With the HTC One (M8), you get a slew of great editing features. We’ve been having a lot of fun with the newest One all week, and a lot of that surrounds the photo editing features. A few days ago we brought you details on how the UFocus worked, allowing you to alter the focal point in any photo. This time we focus on Foregrounder, which takes UFocus a step further.
With Foregrounder, you can add effects to your photos after taking them. Like UFocus, you can change the focal point each time, thanks to the dual camera setup on the HTC One (M8). While the effects aren’t perfect each time, there are definitely use cases where they could add a nice touch to a picture.
Foregrounder gives you four option to choose from: Sketch, Zoom Blur, Cartoon, and Colorize. Sketch makes the background of your pictures look like the “Take On Me” video, While Zoom Blur adds a sweeping, blurring effect from the focal point outward. Cartoon and Colorize are similar, with Cartoon making your background look like a colored pencil drawing, and Colorize muting the temperature a bit.
In the examples below, you see a normal shot with good lighting. We’ve purposefully minimized the distance to those items in the background to test the sensitivity of Foregrounder, and kept the background Androids at the same point on the table to further test the tuning. In some cases, like with Zoom Blur, it didn’t matter much. The zooming and blurring were just fine from any angle, and with any focal point.

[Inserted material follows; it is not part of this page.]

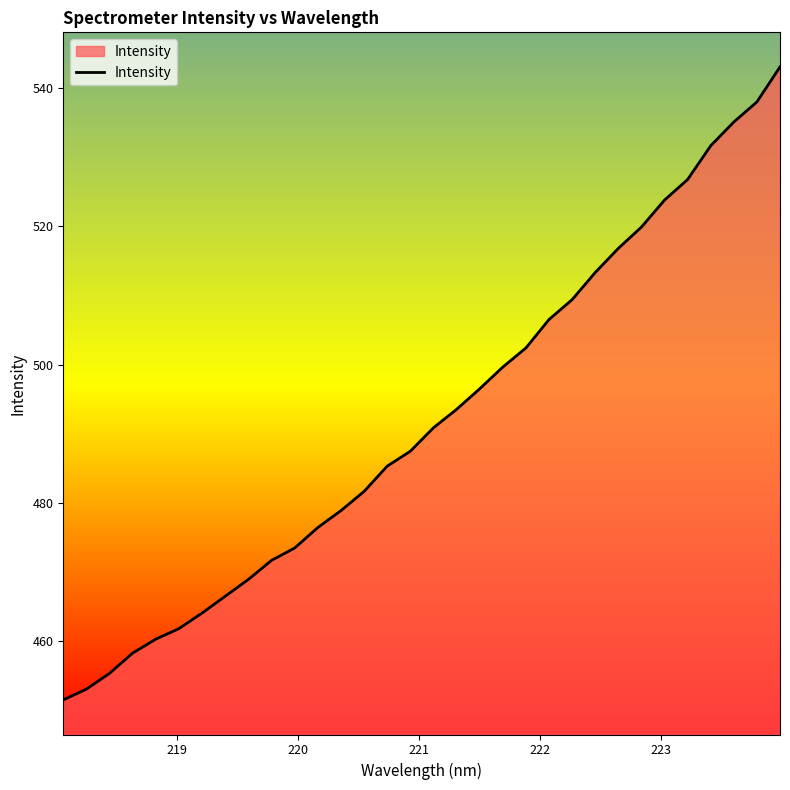

Reading right to left, transcribe all the data shown in this chart.

543.0	538.0	535.1	531.6	526.8	523.8	519.9	516.8	513.3	509.4	506.5	502.4	499.6	496.5	493.5	490.9	487.5	485.3	481.7	478.9	476.4	473.5	471.7	468.9	466.5	464.1	461.8	460.3	458.3	455.4	453.1	451.5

Sketch was a bit less fruitful, but not something we found troublesome. It adds an effect, but its clearly dependent on lighting. In the pic you see in our gallery, the effect failed to sketch a portion of the table just ahead of our foreground hero. We have no reasoning for this other than lighting, and it had a similar effect when we altered the focal point to the rear Androids.
With the rear Androids is where we found the effects to have failed a bit. The dual camera did a poor job of identifying each Android, often including the two on the right in the same focal point. A problem? Only if you want to get detailed about “effecting” someone or something out of a photo.
Colorize and Cartoon were (again) similar, with Colorize being the more subtle of the two. They perform essentially the same task, which is to make the background a bit rough and tumble, muting colors and adding a bit of noise. Depending on the type of photo you’re editing, either or both have a place. For our pic of the Androids, we enjoy the Cartoon feature. If it were a person in a crowd you snapped a pic of (don’t be a creep, though), Colorize would likely be a better choice.
Conclusion
We like the editing features on the One (M8), and Foregrounder is no exception. It makes good use of the dual camera setup, but lacks a bit of sensitivity. While we found situations where it failed, we were still surprised it did so well. We expected worse than we got with Foregrounder, so we’ll consider it a good start. Hopefully some software patches will fix the sensitivity, but even if they don’t — we’re still having fun with the feature.